VIERNES: TUS MANOS

 

NOS SERENAMOS

Nos ponemos en manos del Padre. 

¡Buenos días! ¡Ya es viernes! 
Siéntate y cierra los ojos suavemente.
Piensa en una nube suave y esponjosa que flota en el cielo. Respira hondo y nota cómo tu barriga se infla como si estuvieras llenando la nube de aire.
Sopla muy despacio e imagina que tu nube se va desinflando y volando suavemente por el cielo.

Ahora, quédate un momento en silencio, sintiendo cómo tu cuerpo flota como una nube.

Ya estamos preparados para abrir nuestro corazón y disfrutar de nuestra oración.
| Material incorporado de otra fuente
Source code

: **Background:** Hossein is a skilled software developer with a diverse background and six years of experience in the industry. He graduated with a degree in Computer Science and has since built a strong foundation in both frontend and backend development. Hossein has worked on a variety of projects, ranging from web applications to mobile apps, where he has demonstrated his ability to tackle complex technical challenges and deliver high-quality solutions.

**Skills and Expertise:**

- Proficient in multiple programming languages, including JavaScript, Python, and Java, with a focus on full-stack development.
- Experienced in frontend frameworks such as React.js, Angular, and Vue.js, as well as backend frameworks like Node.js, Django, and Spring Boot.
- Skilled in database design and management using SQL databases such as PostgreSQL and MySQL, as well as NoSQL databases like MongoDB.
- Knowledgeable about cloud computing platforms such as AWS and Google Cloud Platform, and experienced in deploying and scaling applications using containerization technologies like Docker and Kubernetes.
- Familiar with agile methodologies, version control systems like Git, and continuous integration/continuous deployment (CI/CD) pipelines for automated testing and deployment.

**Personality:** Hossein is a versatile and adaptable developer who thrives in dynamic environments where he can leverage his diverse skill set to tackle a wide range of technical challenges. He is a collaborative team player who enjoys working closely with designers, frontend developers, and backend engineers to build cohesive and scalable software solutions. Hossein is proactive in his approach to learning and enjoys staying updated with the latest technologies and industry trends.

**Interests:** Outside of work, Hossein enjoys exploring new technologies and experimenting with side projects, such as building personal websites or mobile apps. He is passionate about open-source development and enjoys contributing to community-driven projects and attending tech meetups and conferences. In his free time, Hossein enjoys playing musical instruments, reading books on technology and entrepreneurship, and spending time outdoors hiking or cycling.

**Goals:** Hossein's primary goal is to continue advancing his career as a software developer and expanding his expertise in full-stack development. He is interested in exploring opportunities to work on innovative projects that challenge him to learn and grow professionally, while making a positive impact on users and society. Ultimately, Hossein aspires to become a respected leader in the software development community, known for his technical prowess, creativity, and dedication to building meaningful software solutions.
En el nombre del Padre, del Hijo y del Espíritu Santo.

                                                 

ESCUCHAMOS   


                 


 

Piensa en tus manos… míralas despacito. Son pequeñas, pero pueden hacer cosas muy grandes. Con ellas puedes abrazar a quien está triste, ayudar a un amigo que lo necesita, compartir tus juguetes y hacer el bien cada día.


Tus manos son un regalo muy especial. Con ellas puedes demostrar amor, igual que Jesús nos enseñó: siendo amables, cuidando a los demás y haciendo felices a las personas que están a tu lado.

Hoy, al comenzar el día, pídele a Jesús que te ayude a usar tus manos para hacer cosas buenas, para dar cariño y para sembrar alegría.

Que tus manos sean siempre manos que ayudan, que abrazan y que aman. 





REZAMOS


Jesús, gracias por mis manos,
ayúdame a usarlas con amor,
para ayudar a mis amigos y a mi familia,
y hacer el bien como Tú, Señor. 
Amén.


NOS DESPEDIMOS      

Madre Divina Pastora, ruega por nosotros. 

San José de Calasanz, San Faustino Míguez y Beata Victoria Valverde, rogad por nosotros. 

En el nombre del Padre y del Hijo y del Espíritu Santo. Amén.